May 10 2022 08:00 AM

We look for the sweet spot, but extremes in prices and weather swing dairy farms up and down.

When you’ve been in a drought for the last few years, the top item on your wish list is rain — precipitation to pack the mountains through spring; all those April showers that bring May flowers.

But at some point, the rainfall can be an overabundant blessing. I say that not as a complaint but as an appreciation of a different set of obstacles. If anything, it seems we in the dairy industry are always navigating some obstacle. And Mother Nature is often the least predictable.

So now, instead of having made full use of the pastures and getting ready to make grass silage, for the first time in forever, we’ve had to pull the cows from pastures that are too wet and continue feeding more hay than we want to.

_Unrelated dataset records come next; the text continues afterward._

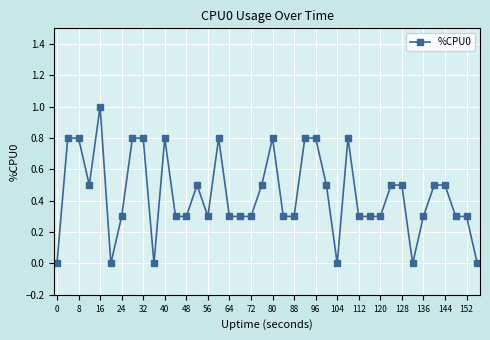

True or false: the data has more than 2 interior local peaks.

True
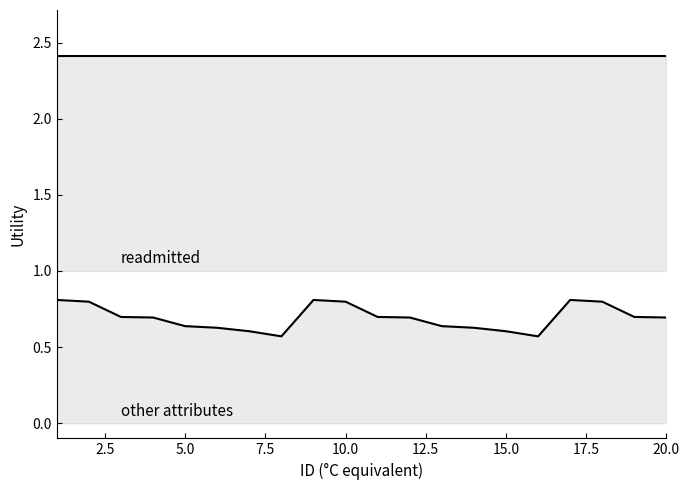

True or false: other_attributes has more than 0 points higher than both neighbors.

True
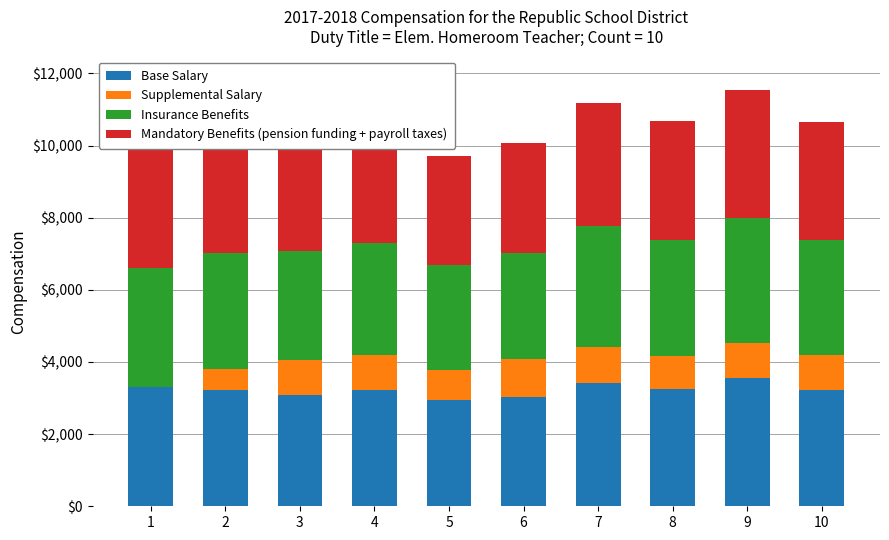

What is the total value across all series at 10?

10658.8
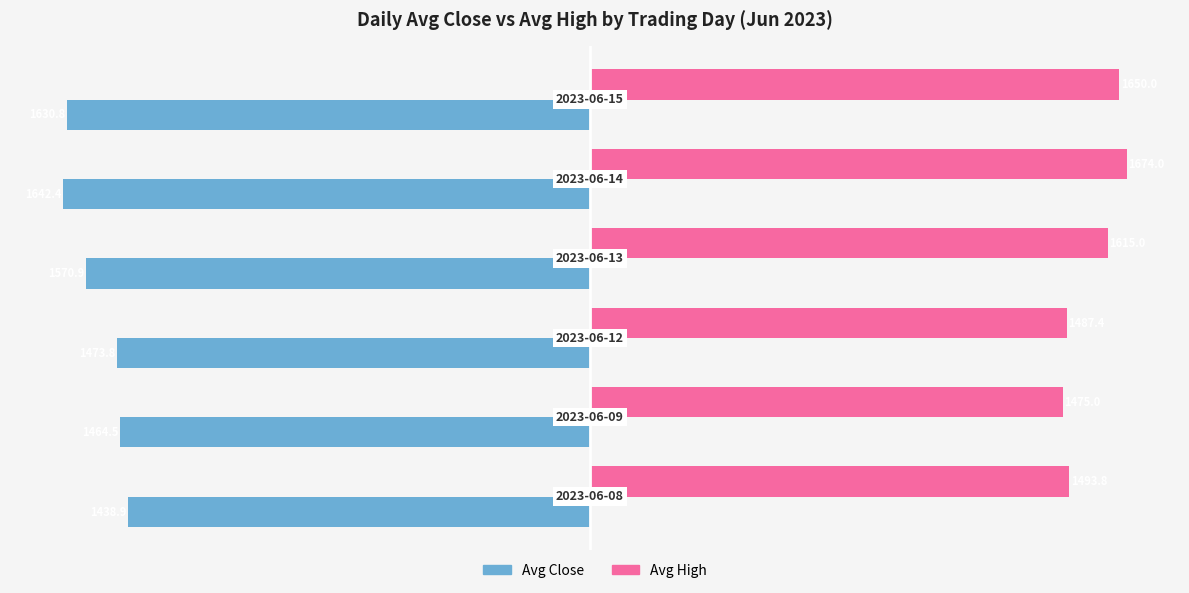

Which series has the widest spread of values?

Avg Close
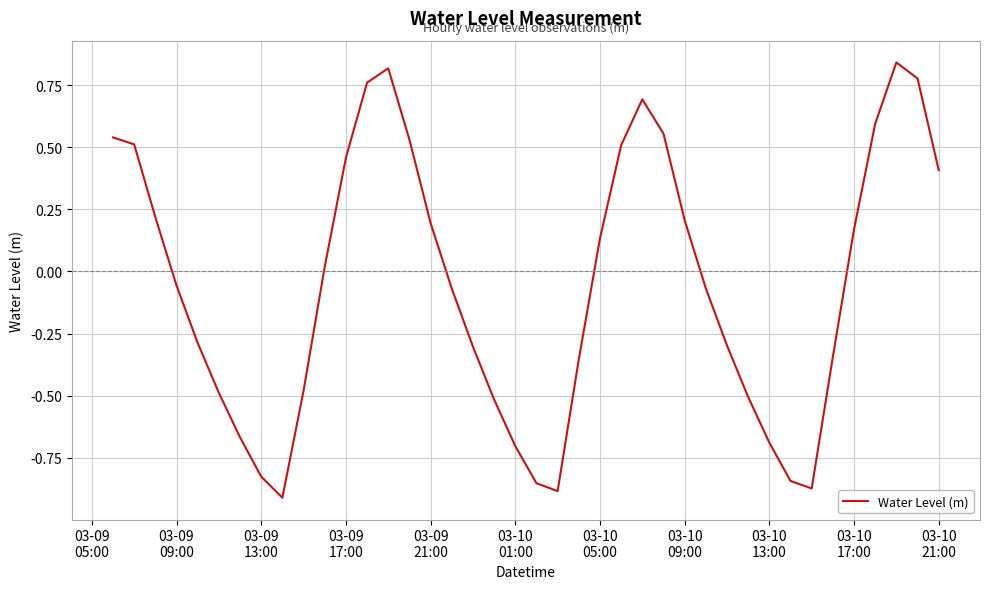

How many values are below zero?

21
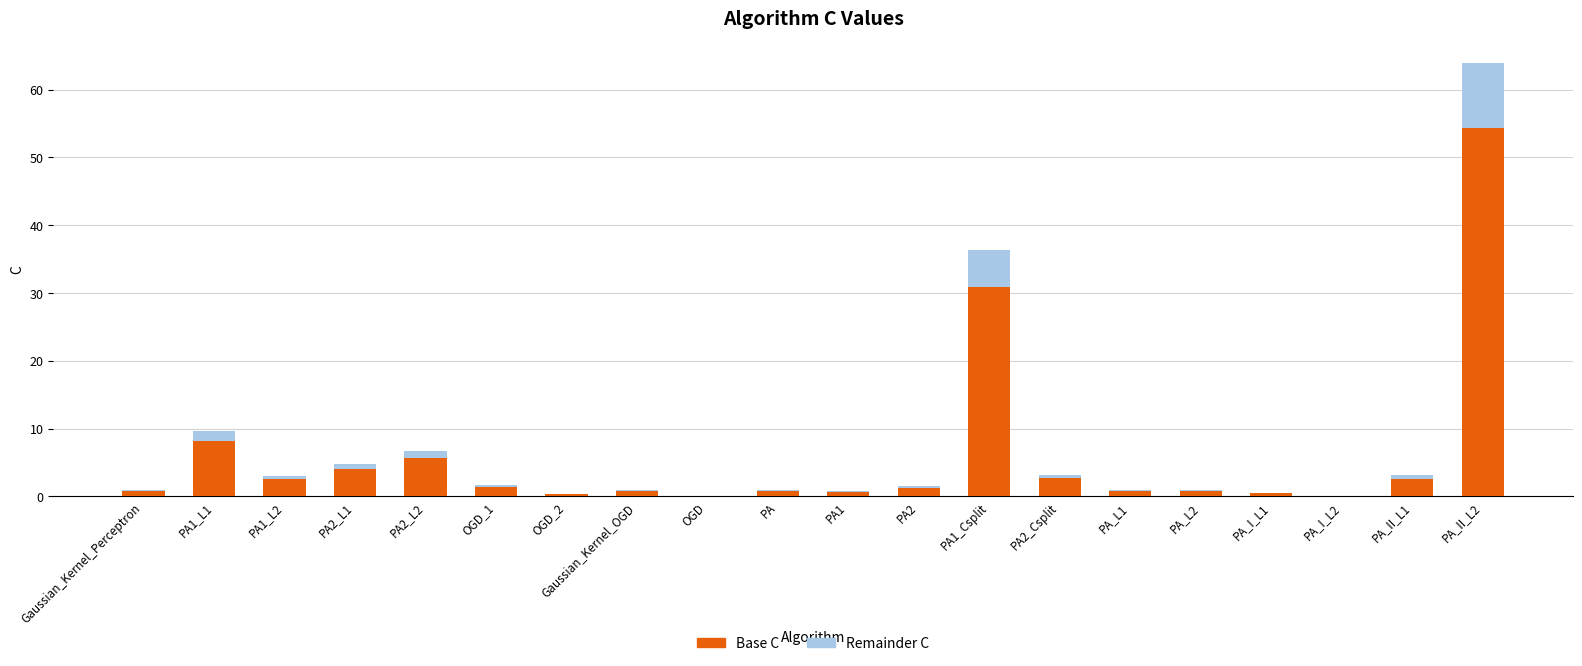

What is the sum of all Base C values?

119.6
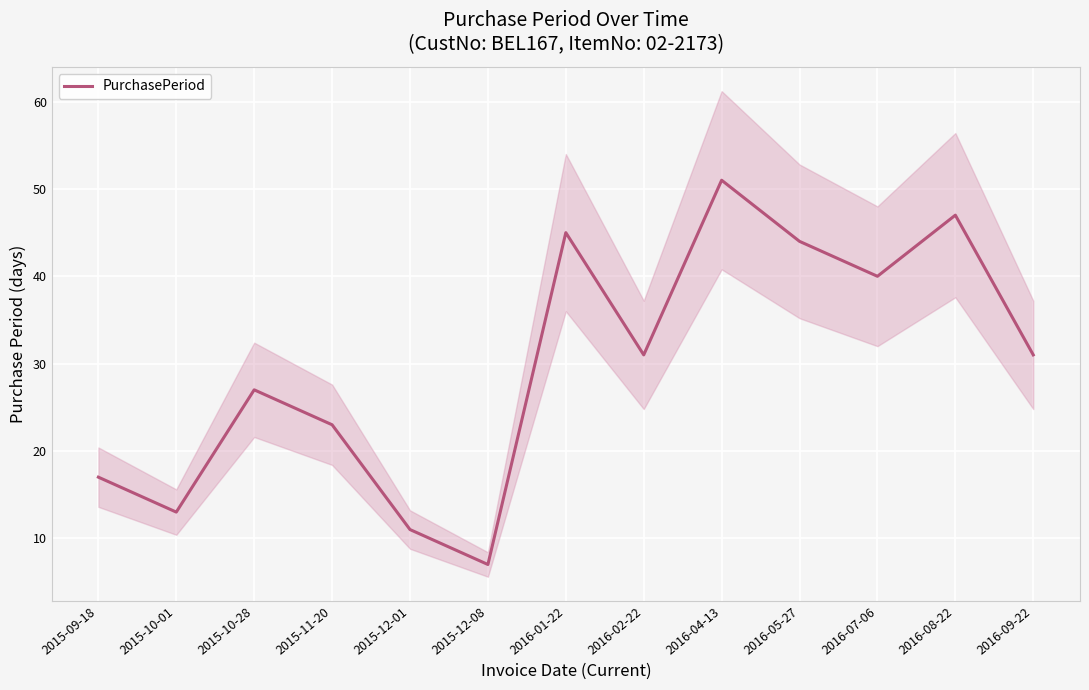

What is the difference between the second highest and minimum values?

40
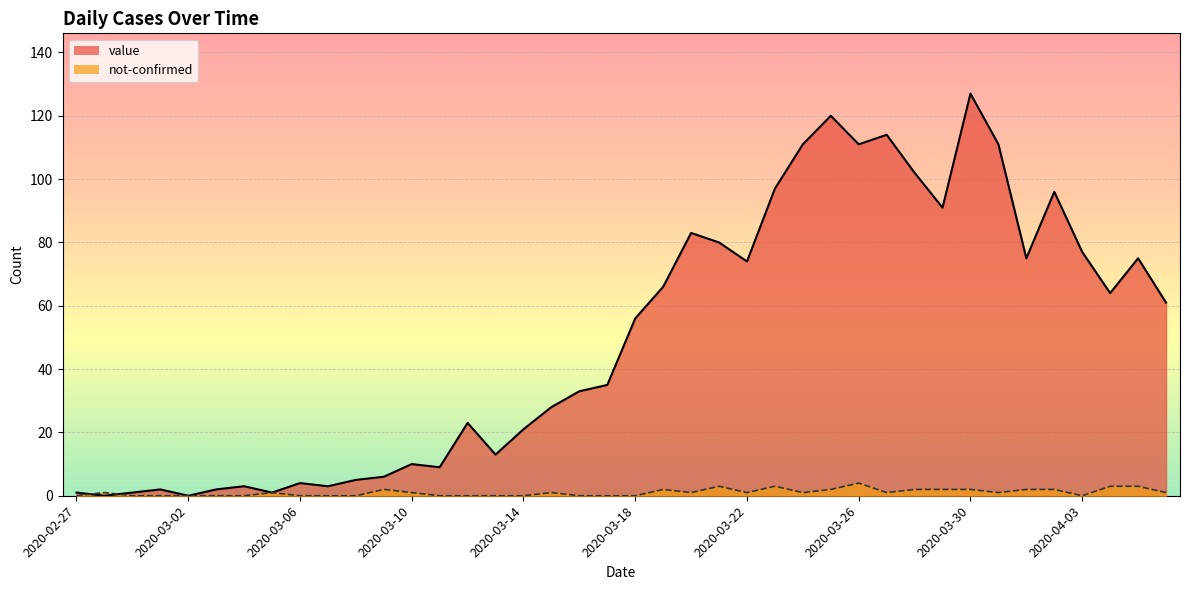

The value of value at 2020-03-13 is 13. True or false?

True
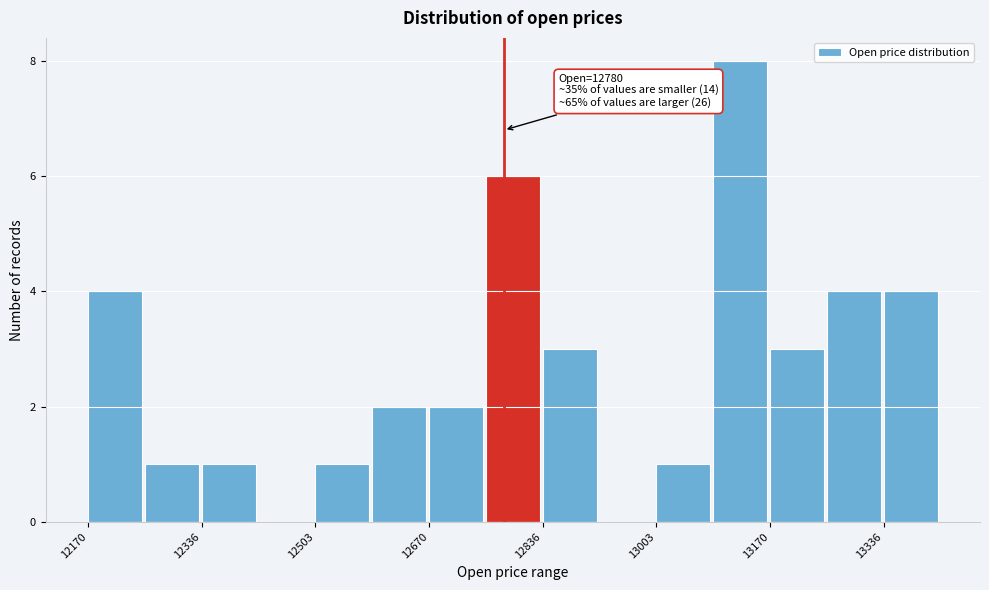

Which range on the x-axis has the tallest bar?

13080 to 13180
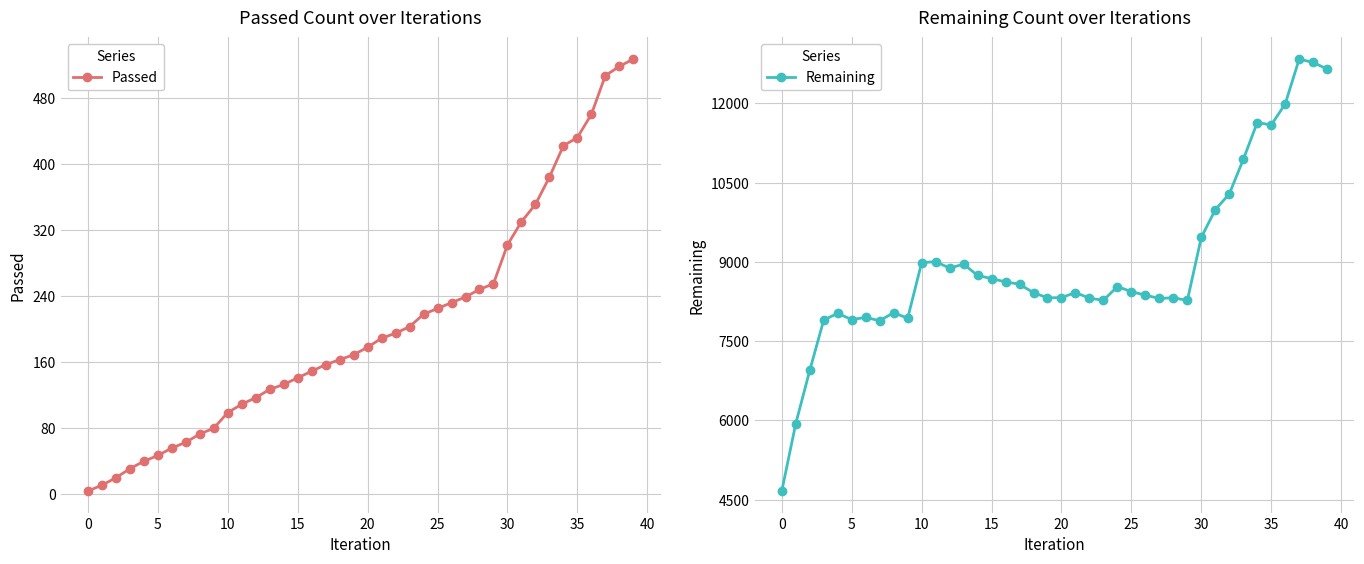

How many lines are shown in the chart?

2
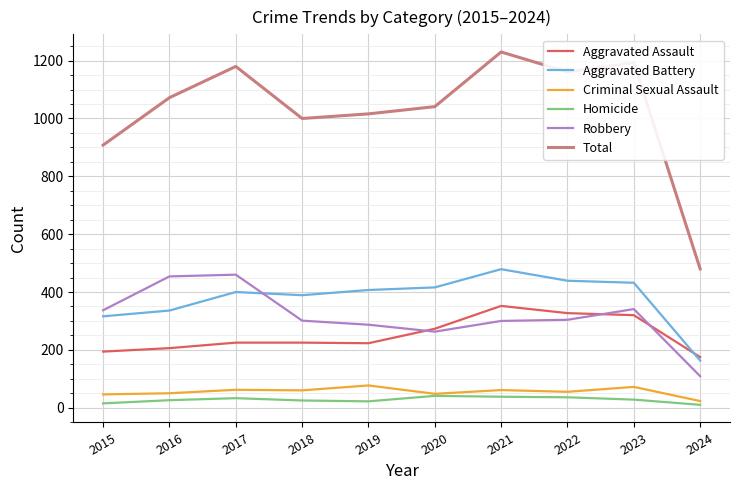

Which label corresponds to the largest value in the chart?

2021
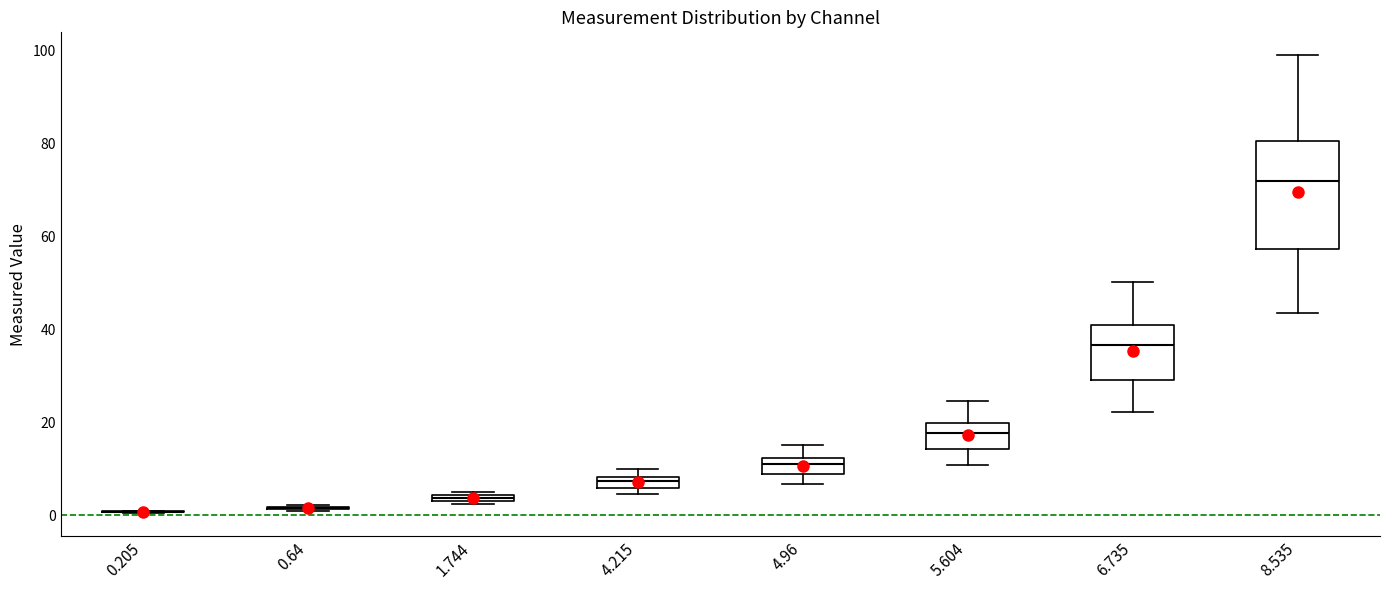

Where is the upper edge of the box at x = 6.735 on the y-axis? The values are not printed on the chart, so give them approximately, as read against the axis.

40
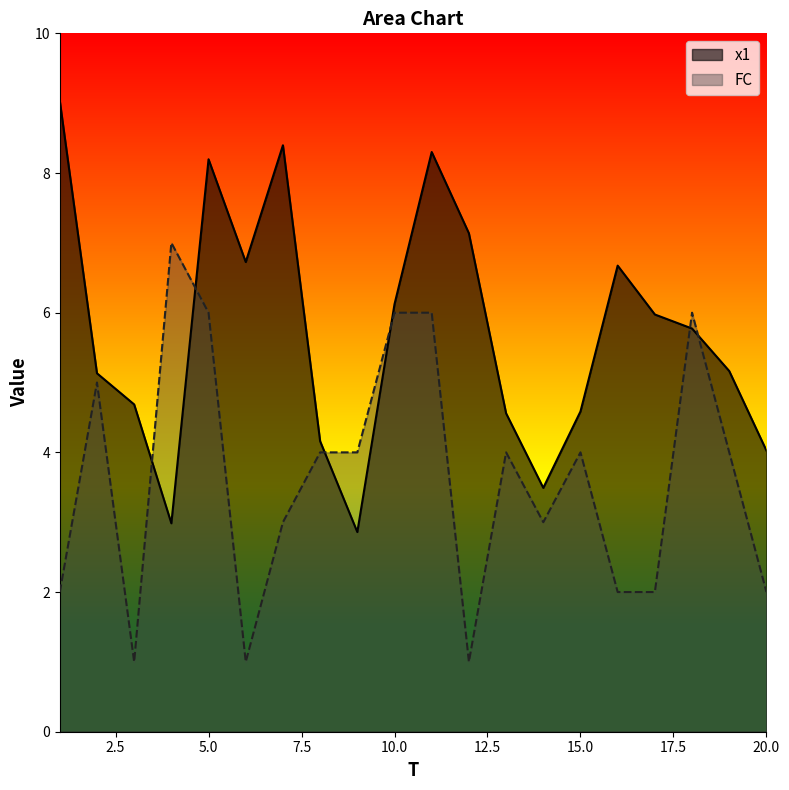

What is the sum of all x1 values?

114.0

It’s the rollercoaster ride that seems to always have us in its grip in so many aspects of this lifestyle. We need rain to quench a drought, but too much causes problems just the same. There’s a possibility on the horizon of $30 milk, but every input cost has skyrocketed right alongside it.

I’m not a big fan of rollercoaster rides, but it’s always a good idea to dance in the rain. So, we’ll take this obstacle just as we do every other one. Perseverance is always a good driver behind every dairy farmer.

Darleen Sichley

The author is a third-generation dairy farmer from Oregon where she farms in partnership with her husband and parents. As a mother of young sons who round out the family-run operation as micro managers, Darleen blogs about the three generations of her family working together at Guernsey Dairy Mama. Abiqua Acres Mann's Guernsey Dairy is currently home to 90 registered Guernseys and transitioned to a robotic milking system in 2017.